*Goal of the exercise:*
Collect every line of the entries below that contains the string "الفجيرة", treating letter case as significant.

(Supplied records)

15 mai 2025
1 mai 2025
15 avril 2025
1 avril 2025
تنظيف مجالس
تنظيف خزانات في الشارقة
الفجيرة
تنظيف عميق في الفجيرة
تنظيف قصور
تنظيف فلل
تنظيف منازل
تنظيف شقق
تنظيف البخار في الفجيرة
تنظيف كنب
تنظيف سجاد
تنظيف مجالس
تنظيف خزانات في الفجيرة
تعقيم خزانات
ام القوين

(End Supplied records)
(Supplied records)

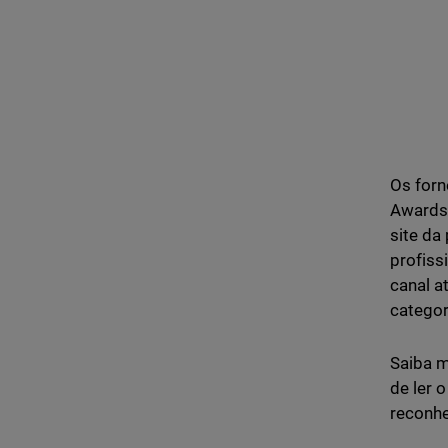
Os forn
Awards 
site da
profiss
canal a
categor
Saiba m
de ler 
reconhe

(End Supplied records)

*Solution for this task:*
الفجيرة
تنظيف عميق في الفجيرة
تنظيف البخار في الفجيرة
تنظيف خزانات في الفجيرة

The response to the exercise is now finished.